Detecting shape deformation of moving patterns.

This study measured thresholds for the discrimination of rigidly and nonridgidly rotating patterns in two dimensions. The stimuli employed were closed contours created by the sum of two 'radial frequency' components and sensitivity to their deformation was measured as a function of the difference in the angular velocities of the components. Results show that thresholds do not depend on the specific shape of the pattern. To quantify the influence of local computations versus global pooling, thresholds were measured with parts of the pattern covered by (invisible) pie-shaped apertures. One finds thresholds are not simply a function of the total amount of pattern visible but exhibit a dependence on the number of apertures. Moreover, sensitivity to deformation could neither be fully explained on the basis of local computations nor by linear global summation. A simultaneous masking paradigm was employed to elucidate potential mechanisms involved in the computation of deformation. While 1D masks (horizontal gratings and translating random dots) only marginally elevate thresholds, rotating and expanding motion significantly impairs sensitivity. This indicates that detectors tuned to radial and circular motion are involved in the computation of shape deformation.
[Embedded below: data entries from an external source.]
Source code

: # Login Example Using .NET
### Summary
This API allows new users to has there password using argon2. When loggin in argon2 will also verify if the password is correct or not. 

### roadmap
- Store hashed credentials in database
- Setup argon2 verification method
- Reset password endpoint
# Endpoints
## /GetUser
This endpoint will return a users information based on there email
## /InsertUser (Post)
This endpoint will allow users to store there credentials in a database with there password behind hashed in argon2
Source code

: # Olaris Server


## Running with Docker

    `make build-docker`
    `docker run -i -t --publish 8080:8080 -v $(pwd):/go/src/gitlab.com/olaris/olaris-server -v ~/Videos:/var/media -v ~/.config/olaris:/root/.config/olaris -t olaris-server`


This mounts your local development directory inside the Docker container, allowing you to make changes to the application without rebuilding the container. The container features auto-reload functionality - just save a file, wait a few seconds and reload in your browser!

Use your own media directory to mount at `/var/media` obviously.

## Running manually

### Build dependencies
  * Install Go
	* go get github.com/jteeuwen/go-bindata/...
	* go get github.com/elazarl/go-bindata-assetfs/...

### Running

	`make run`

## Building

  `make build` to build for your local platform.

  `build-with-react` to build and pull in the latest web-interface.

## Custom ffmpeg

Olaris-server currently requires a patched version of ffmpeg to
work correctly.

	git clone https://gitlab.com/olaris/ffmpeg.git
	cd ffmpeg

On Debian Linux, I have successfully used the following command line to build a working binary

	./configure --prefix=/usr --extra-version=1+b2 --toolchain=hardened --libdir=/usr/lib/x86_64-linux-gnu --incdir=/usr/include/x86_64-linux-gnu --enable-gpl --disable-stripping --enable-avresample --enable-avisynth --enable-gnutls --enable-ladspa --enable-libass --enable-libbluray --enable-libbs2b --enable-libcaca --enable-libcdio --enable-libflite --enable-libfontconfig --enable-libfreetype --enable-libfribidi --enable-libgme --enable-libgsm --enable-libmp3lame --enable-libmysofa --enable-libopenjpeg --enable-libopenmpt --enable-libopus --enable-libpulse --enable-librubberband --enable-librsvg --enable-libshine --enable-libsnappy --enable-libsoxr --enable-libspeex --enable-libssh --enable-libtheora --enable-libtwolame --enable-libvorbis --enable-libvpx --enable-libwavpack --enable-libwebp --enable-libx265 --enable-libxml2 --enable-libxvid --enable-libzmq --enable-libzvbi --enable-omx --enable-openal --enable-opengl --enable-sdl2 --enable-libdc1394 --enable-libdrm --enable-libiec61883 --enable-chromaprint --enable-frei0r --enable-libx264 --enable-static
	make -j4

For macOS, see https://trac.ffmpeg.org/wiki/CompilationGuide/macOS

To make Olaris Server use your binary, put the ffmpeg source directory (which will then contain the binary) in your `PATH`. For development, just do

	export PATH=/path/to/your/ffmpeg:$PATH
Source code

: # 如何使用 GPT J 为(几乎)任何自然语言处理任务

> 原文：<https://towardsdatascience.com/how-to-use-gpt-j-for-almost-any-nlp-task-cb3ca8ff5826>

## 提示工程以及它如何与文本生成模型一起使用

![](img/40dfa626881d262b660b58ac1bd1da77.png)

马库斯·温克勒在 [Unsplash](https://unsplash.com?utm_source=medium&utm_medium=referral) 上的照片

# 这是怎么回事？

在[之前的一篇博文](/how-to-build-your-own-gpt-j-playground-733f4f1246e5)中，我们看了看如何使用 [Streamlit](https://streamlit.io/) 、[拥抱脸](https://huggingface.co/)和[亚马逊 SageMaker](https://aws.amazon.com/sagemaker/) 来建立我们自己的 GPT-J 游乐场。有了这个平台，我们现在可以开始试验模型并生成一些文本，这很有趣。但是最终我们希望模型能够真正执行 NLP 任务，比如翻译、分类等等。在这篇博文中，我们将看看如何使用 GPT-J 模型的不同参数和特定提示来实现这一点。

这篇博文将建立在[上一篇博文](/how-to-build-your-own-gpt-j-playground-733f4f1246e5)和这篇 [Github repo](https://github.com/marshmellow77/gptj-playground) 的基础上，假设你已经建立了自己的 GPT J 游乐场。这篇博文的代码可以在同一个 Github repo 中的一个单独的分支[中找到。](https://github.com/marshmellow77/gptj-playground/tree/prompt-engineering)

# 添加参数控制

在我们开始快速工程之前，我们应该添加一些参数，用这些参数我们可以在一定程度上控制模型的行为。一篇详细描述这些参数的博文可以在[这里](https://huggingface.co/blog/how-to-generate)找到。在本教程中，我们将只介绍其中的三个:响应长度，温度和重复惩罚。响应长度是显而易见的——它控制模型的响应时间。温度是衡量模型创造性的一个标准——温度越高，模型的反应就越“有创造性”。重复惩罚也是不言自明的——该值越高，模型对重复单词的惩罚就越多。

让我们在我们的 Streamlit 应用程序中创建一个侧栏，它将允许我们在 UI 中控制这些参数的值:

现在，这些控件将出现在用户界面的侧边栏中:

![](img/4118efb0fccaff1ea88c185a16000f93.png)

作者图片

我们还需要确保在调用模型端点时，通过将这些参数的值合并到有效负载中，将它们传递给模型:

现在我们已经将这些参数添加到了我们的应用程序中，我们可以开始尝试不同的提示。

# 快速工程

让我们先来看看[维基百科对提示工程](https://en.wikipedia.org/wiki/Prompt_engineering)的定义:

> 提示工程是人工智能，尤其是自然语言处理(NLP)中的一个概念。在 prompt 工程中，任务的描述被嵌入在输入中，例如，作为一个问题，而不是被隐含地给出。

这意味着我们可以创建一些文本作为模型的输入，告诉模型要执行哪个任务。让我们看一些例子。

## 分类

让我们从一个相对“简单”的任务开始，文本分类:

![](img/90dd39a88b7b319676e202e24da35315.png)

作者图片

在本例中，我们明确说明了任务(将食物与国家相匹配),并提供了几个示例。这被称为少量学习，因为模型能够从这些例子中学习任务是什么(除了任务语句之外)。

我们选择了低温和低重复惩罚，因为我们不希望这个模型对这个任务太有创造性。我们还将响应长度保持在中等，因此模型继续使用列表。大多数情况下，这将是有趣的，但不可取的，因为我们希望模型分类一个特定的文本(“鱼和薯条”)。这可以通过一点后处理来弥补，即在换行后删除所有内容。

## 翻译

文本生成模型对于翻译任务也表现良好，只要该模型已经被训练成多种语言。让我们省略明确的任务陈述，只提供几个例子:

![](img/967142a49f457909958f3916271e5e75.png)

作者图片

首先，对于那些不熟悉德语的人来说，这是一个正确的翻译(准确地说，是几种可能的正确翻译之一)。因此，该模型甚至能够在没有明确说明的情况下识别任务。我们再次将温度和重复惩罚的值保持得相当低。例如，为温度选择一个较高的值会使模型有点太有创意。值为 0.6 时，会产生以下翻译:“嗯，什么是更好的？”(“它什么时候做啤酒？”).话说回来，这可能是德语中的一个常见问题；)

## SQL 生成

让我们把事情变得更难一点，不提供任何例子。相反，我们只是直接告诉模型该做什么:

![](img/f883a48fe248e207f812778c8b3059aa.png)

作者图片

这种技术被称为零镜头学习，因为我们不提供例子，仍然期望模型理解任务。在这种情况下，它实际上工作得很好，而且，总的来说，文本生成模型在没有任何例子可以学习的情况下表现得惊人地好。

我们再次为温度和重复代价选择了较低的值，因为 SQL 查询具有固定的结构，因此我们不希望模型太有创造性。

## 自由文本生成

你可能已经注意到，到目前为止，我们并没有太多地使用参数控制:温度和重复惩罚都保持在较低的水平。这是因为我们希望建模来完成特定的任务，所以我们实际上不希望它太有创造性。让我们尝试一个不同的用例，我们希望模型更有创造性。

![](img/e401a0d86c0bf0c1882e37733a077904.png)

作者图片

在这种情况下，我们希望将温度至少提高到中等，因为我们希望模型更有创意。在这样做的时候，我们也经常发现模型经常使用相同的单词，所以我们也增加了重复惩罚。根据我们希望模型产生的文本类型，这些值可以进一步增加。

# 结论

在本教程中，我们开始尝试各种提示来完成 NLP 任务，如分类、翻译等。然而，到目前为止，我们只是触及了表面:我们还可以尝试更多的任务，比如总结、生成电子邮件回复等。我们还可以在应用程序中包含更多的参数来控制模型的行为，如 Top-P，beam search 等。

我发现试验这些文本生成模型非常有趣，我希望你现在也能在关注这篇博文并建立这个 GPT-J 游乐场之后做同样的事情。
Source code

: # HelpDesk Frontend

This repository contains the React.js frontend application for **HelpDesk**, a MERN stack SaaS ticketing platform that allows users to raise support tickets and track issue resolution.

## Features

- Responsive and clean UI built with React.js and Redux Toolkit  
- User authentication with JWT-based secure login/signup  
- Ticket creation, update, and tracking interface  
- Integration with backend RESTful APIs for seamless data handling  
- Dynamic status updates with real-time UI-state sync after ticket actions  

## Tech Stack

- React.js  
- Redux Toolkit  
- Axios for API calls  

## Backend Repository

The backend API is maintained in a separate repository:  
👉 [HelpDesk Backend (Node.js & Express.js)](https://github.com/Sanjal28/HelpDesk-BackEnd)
An fMRI study of the selective activation of human extrastriate form vision areas by radial and concentric gratings.

The ventral form vision pathway of the primate brain comprises a sequence of areas that include V1, V2, V4 and the inferior temporal cortex (IT) [1]. Although contour extraction in the V1 area and responses to complex images, such as faces, in the IT have been studied extensively, much less is known about shape extraction at intermediate cortical levels such as V4. Here, we used functional magnetic resonance imaging (fMRI) to demonstrate that the human V4 is more strongly activated by concentric and radial patterns than by conventional sinusoidal gratings. This is consistent with global pooling of local V1 orientations to extract concentric and radial shape information in V4. Furthermore, concentric patterns were found to be effective in activating the fusiform face area. These findings support recent psychophysical [2,3] and physiological [4,5] data indicating that analysis of concentric and radial structure represents an important aspect of processing at intermediate levels of form vision.